Mark P. Rossow, PhD, PE Retired

Course Outline

This three-hour online course begins by presenting the minimum technical details needed to understand the physical cause of the Shuttle failure.  The failure itself is illustrated through NASA photographs.  Next the decision-making process—especially the discussions occurring during the teleconference held on the evening before the launch—is described.  Direct quotations from engineers interviewed after the disaster are used to illustrate the ambiguities of the data and the pressures that the decision-makers faced in the period preceding the launch.  The course ends by presenting ethical issues raised by Challenger. 

This course includes a multiple-choice quiz at the end, which is designed to enhance the understanding of the course materials.

Learning Objective

This course teaches the following specific knowledge and skills:

Intended Audience

This course is intended for all types of engineers.

Benefit to Attendees

An attendee of this course will be familiar with various types of ethical issues that can arise in a large-scale, high-profile project, and with the difficulty of distinguishing unethical behavior from technical misjudgment.

################

→ **Task objective**: Please copy the Challenger course description above in full, word for word.

################

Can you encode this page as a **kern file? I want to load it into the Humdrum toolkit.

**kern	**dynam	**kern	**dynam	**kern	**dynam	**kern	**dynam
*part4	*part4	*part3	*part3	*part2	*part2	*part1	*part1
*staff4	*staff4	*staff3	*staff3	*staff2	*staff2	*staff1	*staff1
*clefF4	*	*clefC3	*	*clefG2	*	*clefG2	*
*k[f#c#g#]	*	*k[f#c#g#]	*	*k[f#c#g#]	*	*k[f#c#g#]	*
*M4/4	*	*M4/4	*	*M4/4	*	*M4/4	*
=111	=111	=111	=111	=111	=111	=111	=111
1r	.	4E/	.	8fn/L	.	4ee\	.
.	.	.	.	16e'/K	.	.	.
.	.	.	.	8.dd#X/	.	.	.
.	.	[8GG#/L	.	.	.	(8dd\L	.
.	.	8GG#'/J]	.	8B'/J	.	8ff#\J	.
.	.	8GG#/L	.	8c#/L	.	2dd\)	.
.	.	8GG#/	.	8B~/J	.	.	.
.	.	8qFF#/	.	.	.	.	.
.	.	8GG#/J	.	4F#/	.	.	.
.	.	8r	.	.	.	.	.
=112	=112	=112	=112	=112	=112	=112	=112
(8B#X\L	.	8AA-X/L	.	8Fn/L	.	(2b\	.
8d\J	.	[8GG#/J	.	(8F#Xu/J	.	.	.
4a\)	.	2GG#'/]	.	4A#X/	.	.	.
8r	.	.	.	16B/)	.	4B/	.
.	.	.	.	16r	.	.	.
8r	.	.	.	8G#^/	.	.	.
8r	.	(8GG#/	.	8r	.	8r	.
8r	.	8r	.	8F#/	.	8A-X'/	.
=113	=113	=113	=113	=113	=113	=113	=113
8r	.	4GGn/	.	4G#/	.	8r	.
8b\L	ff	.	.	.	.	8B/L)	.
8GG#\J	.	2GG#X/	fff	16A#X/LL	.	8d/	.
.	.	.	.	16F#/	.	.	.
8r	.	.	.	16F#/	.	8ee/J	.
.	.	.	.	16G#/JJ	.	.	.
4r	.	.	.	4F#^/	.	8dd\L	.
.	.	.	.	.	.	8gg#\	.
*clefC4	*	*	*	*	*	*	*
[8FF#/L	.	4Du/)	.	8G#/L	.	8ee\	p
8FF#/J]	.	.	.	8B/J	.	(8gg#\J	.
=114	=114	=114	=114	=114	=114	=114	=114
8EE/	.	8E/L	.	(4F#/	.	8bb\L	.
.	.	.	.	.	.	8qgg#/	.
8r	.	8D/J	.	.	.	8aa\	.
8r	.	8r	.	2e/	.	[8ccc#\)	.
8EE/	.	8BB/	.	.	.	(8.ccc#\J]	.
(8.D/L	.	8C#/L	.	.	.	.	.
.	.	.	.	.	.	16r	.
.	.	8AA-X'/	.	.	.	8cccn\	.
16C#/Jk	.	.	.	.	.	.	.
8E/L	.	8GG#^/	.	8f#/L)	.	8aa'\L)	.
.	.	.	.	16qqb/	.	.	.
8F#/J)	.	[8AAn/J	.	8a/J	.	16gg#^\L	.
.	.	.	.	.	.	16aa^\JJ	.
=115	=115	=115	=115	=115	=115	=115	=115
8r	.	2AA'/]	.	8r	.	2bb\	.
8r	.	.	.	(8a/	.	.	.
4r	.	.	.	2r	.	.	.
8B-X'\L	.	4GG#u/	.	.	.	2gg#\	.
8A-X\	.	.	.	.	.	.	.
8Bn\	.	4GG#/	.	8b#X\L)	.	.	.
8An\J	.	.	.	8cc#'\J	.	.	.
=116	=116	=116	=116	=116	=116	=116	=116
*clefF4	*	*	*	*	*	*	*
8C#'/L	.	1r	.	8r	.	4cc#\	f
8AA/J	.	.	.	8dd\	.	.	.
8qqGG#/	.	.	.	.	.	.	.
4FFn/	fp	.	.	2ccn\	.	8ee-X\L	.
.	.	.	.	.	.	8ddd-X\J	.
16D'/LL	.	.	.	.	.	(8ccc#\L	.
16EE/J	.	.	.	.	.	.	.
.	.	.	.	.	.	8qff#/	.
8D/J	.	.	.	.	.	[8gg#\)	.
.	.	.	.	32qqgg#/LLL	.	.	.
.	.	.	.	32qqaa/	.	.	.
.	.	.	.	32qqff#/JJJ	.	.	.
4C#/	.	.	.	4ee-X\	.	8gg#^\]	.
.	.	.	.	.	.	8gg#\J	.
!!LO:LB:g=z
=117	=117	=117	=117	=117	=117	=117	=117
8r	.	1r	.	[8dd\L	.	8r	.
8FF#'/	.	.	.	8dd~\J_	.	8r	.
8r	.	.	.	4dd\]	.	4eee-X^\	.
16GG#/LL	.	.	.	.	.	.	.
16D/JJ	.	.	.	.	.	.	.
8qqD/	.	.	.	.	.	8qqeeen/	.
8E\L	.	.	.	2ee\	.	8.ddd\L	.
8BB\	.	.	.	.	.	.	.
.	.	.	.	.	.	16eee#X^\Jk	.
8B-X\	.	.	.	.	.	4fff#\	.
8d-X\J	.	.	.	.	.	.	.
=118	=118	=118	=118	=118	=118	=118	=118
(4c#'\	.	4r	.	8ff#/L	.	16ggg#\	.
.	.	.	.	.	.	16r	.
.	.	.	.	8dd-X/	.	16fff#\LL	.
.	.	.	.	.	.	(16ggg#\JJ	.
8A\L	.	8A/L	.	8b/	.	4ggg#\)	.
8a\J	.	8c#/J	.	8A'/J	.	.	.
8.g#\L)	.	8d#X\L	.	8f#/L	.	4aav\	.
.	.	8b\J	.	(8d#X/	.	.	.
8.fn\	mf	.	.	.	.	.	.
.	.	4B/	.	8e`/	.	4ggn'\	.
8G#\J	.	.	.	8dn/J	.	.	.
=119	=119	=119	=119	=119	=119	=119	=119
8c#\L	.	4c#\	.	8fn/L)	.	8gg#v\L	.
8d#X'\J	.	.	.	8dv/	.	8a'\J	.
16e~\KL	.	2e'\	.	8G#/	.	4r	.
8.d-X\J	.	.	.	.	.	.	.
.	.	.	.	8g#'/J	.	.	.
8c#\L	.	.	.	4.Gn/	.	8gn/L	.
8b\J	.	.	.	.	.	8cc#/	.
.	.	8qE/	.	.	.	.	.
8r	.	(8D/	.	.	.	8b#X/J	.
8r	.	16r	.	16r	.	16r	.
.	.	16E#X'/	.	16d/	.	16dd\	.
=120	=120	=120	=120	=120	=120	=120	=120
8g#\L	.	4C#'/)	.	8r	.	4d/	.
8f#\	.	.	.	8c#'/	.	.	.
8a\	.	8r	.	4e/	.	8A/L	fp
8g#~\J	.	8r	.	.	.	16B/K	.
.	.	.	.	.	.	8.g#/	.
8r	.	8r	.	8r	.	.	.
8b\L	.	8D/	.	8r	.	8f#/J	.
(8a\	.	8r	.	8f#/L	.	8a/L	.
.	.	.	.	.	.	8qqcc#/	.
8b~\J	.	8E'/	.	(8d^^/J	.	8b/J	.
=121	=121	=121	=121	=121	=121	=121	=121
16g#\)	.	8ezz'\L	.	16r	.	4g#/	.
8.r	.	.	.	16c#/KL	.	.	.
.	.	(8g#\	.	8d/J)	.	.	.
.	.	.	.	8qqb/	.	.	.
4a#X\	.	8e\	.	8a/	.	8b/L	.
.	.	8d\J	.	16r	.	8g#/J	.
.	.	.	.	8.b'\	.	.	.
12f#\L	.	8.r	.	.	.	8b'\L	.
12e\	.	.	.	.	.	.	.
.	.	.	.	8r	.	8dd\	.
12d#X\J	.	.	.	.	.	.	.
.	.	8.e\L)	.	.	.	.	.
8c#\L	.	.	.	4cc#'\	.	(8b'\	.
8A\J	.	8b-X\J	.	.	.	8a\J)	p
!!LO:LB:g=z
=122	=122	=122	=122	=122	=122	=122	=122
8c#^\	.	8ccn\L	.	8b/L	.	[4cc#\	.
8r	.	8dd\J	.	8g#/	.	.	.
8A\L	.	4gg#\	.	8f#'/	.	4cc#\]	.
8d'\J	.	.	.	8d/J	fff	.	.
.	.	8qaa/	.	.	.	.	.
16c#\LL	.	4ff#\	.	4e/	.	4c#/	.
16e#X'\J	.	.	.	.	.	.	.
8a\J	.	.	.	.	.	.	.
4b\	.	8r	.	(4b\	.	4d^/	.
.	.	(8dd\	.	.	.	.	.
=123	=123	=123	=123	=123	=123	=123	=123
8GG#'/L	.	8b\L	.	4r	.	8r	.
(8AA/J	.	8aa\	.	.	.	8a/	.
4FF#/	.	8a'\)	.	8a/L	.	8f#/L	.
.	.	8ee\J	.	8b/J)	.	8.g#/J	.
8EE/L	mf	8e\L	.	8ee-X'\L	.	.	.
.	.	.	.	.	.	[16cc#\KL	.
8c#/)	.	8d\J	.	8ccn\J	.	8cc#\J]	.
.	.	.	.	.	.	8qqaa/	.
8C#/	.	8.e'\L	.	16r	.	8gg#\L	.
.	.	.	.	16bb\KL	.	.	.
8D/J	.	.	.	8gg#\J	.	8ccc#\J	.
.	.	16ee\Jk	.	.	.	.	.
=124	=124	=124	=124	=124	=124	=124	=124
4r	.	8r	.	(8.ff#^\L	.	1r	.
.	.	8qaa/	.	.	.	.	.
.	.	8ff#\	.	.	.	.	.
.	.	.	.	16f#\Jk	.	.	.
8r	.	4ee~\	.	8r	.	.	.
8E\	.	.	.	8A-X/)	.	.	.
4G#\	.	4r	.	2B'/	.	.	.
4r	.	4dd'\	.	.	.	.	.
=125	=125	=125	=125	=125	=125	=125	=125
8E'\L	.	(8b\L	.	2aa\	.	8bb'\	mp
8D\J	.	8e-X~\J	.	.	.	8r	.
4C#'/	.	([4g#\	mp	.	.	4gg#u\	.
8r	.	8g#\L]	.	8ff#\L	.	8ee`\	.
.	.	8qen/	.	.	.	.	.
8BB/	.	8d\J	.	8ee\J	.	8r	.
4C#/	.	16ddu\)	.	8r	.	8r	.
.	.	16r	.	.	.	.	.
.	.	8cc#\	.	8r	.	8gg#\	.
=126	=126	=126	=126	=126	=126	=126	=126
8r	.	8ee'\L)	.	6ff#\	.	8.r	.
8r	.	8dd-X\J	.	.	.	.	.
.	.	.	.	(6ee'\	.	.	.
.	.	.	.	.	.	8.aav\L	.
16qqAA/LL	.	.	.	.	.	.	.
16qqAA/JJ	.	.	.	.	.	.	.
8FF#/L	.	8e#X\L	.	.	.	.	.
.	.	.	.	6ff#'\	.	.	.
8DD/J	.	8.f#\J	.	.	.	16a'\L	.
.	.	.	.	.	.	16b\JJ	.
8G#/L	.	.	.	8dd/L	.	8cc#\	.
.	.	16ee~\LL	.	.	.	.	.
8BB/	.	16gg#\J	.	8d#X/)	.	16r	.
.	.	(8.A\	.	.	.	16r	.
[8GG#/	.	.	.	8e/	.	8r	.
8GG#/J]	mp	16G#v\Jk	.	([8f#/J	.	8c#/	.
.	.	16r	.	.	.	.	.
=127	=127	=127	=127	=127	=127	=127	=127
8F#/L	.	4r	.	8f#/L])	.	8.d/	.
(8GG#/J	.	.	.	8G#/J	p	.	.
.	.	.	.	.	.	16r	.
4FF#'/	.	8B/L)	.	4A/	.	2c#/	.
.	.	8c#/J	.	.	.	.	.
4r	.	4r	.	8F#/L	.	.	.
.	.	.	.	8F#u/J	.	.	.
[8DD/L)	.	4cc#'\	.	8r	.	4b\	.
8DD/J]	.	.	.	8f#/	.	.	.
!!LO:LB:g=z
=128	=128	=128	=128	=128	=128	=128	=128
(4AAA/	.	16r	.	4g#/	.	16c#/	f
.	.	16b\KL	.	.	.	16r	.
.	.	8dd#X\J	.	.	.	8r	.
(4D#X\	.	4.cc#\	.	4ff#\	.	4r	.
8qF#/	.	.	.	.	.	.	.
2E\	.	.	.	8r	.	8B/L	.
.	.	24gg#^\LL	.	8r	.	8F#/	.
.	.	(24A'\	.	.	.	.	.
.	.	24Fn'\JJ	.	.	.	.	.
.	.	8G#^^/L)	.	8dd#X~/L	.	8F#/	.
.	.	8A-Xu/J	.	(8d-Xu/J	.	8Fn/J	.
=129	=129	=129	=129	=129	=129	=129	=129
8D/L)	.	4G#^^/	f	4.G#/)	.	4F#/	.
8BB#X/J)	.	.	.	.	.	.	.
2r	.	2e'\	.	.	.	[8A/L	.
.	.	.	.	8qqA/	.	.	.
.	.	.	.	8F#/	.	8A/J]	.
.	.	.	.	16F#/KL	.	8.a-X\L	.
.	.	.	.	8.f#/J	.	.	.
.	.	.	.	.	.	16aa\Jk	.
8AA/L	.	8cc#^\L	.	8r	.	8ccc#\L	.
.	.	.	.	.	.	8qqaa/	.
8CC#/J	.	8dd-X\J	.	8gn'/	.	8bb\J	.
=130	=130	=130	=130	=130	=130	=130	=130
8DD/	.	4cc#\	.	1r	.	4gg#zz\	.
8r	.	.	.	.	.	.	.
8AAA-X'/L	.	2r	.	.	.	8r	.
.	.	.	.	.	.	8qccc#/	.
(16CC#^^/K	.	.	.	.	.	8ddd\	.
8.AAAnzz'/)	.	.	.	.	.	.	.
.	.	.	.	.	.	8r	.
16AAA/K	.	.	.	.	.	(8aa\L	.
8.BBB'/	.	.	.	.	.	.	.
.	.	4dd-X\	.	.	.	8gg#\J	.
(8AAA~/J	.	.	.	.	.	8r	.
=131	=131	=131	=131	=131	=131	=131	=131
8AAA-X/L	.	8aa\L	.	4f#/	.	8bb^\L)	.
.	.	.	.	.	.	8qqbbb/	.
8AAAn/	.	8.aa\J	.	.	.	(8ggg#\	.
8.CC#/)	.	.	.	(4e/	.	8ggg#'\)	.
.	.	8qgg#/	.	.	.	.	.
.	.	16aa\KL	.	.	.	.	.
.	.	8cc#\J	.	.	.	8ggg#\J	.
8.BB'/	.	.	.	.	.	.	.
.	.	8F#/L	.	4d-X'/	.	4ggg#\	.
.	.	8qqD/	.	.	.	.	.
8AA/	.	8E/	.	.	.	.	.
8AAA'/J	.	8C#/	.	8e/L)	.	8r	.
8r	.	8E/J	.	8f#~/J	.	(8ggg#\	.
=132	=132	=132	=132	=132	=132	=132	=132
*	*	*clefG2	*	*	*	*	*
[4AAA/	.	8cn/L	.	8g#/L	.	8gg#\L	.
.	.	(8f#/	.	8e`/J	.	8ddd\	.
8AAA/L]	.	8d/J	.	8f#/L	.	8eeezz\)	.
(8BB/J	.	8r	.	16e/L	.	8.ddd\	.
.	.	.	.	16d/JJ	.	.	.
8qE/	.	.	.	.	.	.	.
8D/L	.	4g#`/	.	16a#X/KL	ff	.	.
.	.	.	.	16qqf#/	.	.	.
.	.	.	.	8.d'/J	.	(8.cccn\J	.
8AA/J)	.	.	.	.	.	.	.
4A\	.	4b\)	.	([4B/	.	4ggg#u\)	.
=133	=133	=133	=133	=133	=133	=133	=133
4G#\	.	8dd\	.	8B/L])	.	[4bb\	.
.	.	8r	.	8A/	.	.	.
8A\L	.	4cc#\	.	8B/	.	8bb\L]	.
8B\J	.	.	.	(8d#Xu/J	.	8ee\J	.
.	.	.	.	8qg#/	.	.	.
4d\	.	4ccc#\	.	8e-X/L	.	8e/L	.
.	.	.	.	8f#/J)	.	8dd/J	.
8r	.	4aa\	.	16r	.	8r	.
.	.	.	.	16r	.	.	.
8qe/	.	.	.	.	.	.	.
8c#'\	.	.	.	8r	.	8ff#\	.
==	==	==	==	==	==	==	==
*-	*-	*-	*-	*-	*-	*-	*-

################

→ **Result of this task**:
Mark P. Rossow, PhD, PE Retired

Course Outline

This three-hour online course begins by presenting the minimum technical details needed to understand the physical cause of the Shuttle failure.  The failure itself is illustrated through NASA photographs.  Next the decision-making process—especially the discussions occurring during the teleconference held on the evening before the launch—is described.  Direct quotations from engineers interviewed after the disaster are used to illustrate the ambiguities of the data and the pressures that the decision-makers faced in the period preceding the launch.  The course ends by presenting ethical issues raised by Challenger. 

This course includes a multiple-choice quiz at the end, which is designed to enhance the understanding of the course materials.

Learning Objective

This course teaches the following specific knowledge and skills:

Intended Audience

This course is intended for all types of engineers.

Benefit to Attendees

An attendee of this course will be familiar with various types of ethical issues that can arise in a large-scale, high-profile project, and with the difficulty of distinguishing unethical behavior from technical misjudgment.